29/12/2017 07:25 SAST | Updated 29/12/2017 07:25 SAST

ConCourt Ruling On Zuma Impeachment Proceedings Imminent

The court was asked to decide whether parliament should start impeachment proceedings against President Jacob Zuma.

Siphiwe Sibeko / Reuters
South Africa's Chief Justice Mogoeng Mogoeng (Top, C) looks on with other judges before making a ruling at the Constitutional Court in Johannesburg, South Africa. June 22, 2017. REUTERS/Siphiwe Sibeko

The Constitutional Court will today (Friday) hand down judgment on whether parliament must start impeachment proceedings against President Jacob Zuma.

eNCA reported that the application to the court was brought by the EFF and other opposition parties, after the Constitutional Court found that Zuma had failed to uphold the constitution in his handling of the Nkandla matter. Judgment was reserved in September.

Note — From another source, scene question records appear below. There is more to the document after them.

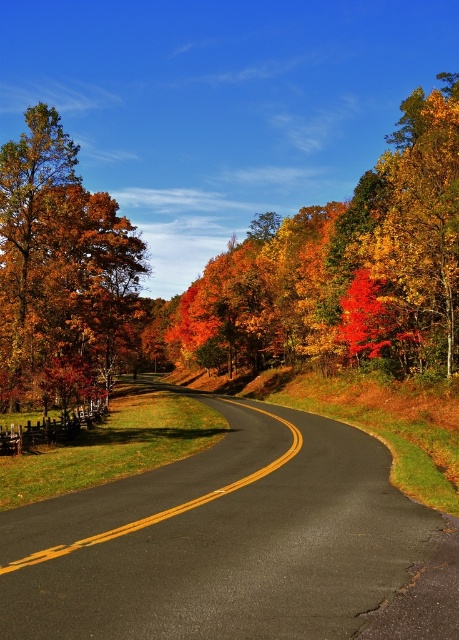
Does orange autumn leaves at left have a smaller size compared to bright red leaves at center?

Actually, orange autumn leaves at left might be larger than bright red leaves at center.

Based on the photo, who is higher up, orange autumn leaves at left or bright red leaves at center?

orange autumn leaves at left is higher up.

Find the location of a particular element. This screenshot has width=459, height=640. orange autumn leaves at left is located at coordinates (60, 269).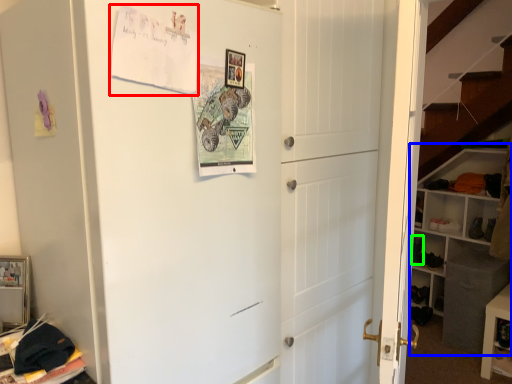
Question: Which object is the farthest from postcard (highlighted by a red box)? Choose among these: bookshelf (highlighted by a blue box) or shoe (highlighted by a green box).

Choices:
 (A) bookshelf
 (B) shoe

Answer: (B)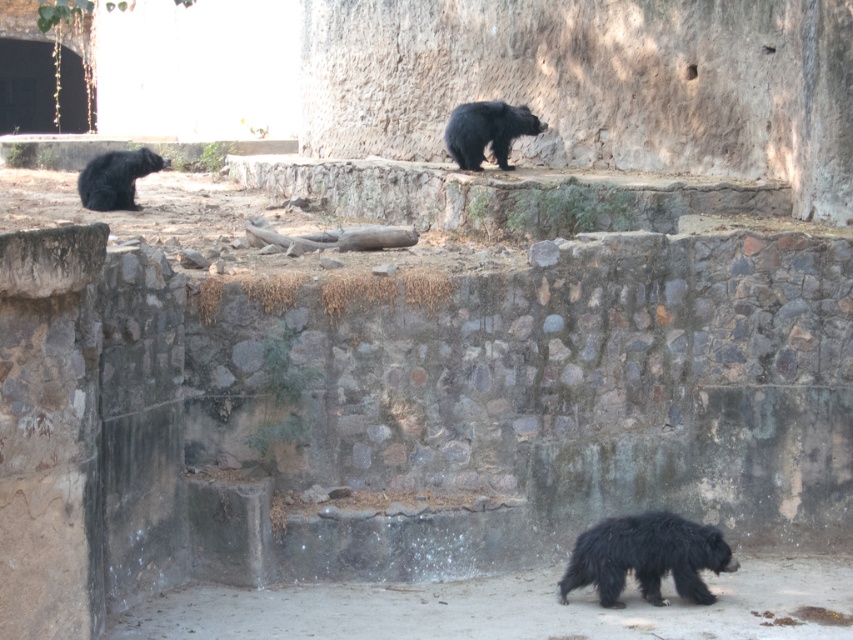
You are a zookeeper observing the bears in their enclosure. You notice the shaggy black bear at lower center and the black fuzzy bear at upper center. Which bear is located to the right of the other?

The shaggy black bear at lower center is positioned on the right side of the black fuzzy bear at upper center.

You are standing at the entrance of the zoo enclosure and see the point marked at coordinate (646, 557). What animal is located at that point?

The point marked at coordinate (646, 557) marks the location of the shaggy black bear at lower center.

You are a zookeeper planning to place a new feeding station in the zoo enclosure. The feeding station must be placed exactly at the coordinates where the black fuzzy bear at upper center is currently located. What are the coordinates where you should place the feeding station?

The coordinates for the feeding station should be set at point [486,131], as this is where the black fuzzy bear at upper center is positioned.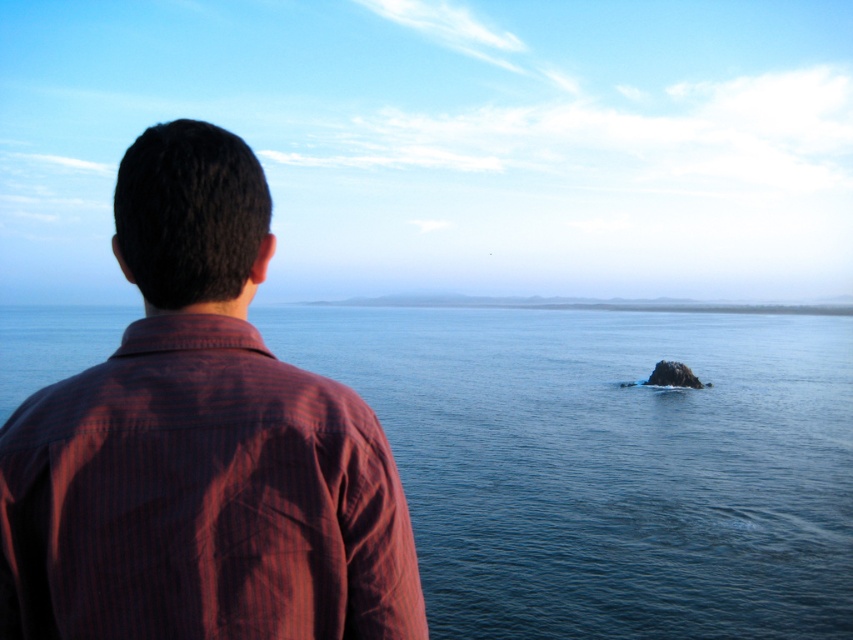
Question: Which point is farther to the camera?

Choices:
 (A) striped cotton shirt at upper left
 (B) blue water at center

Answer: (B)

Question: Does blue water at center have a larger size compared to striped cotton shirt at upper left?

Choices:
 (A) no
 (B) yes

Answer: (B)

Question: Is blue water at center closer to camera compared to striped cotton shirt at upper left?

Choices:
 (A) yes
 (B) no

Answer: (B)

Question: Is blue water at center above striped cotton shirt at upper left?

Choices:
 (A) no
 (B) yes

Answer: (B)

Question: Among these objects, which one is nearest to the camera?

Choices:
 (A) striped cotton shirt at upper left
 (B) blue water at center

Answer: (A)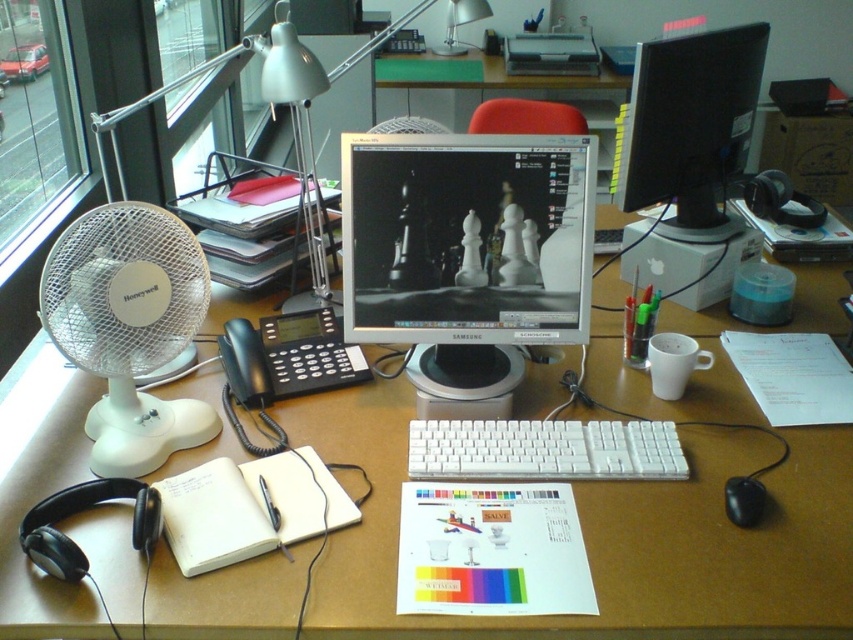
Question: Which point is farther from the camera taking this photo?

Choices:
 (A) (605, 529)
 (B) (90, 273)

Answer: (B)

Question: Considering the relative positions of white plastic fan at left and black glossy monitor at upper right in the image provided, where is white plastic fan at left located with respect to black glossy monitor at upper right?

Choices:
 (A) right
 (B) left

Answer: (B)

Question: Among these points, which one is farthest from the camera?

Choices:
 (A) (361, 136)
 (B) (708, 496)

Answer: (A)

Question: Can you confirm if white plastic desk at center is thinner than white plastic fan at left?

Choices:
 (A) yes
 (B) no

Answer: (B)

Question: Which object appears farthest from the camera in this image?

Choices:
 (A) white plastic keyboard at center
 (B) white plastic desk at center
 (C) white plastic fan at left
 (D) black glossy monitor at upper right

Answer: (D)

Question: Can you confirm if white plastic desk at center is thinner than white plastic keyboard at center?

Choices:
 (A) yes
 (B) no

Answer: (B)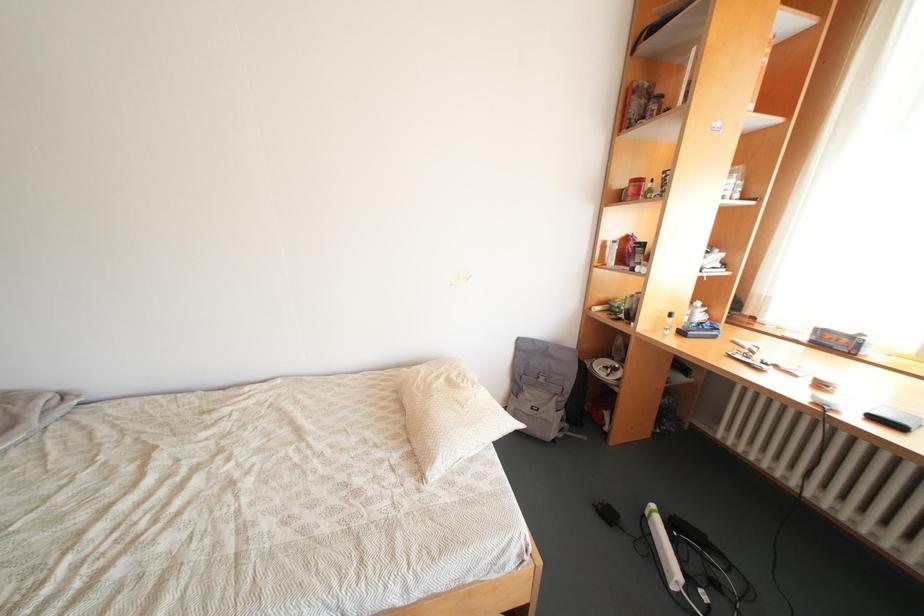
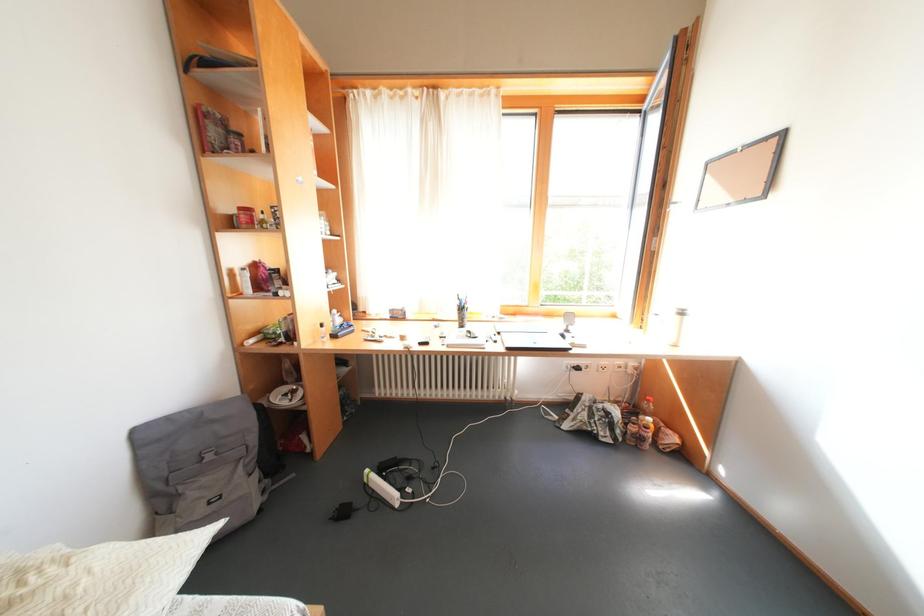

Earlier, the court found that Zuma had failed to uphold the constitution by failing to implement the public protector's remedial action as stipulated in her Nkandla report that he pay back a reasonable amount of money for the nonsecurity upgrades at his home.

According to News24, judgment is expected at 10am on "whether the national assembly failed to put in place mechanisms to hold the president accountable". The application was brought in February.

Opposition parties had argued that the speaker of the national assembly had a duty to take action against Zuma after the court ruling.

The EFF and others applied for direct access to the court "as a last resort".

"We approach the Constitutional Court as a last resort based on the belief that Zuma's conduct around the Nkandla matter, both inside and outside of parliament, renders him unfit to hold the high office of president of the Republic of South Africa," EFF leader Julius Malema said at the time.

After the court ruling on Nkandla, national treasury determined that Zuma should pay back R7.8-million, which he did in September 2016.

According to TimesLive, the hearing in February ran to ten hours of arguments, as lawyers for opposition parties tried to convince the justices that they should find that parliament had failed in its duties to hold Zuma to account. But the court expressed concern that it was being asked to interfere with parliament's business, in violation of the separation of powers principle.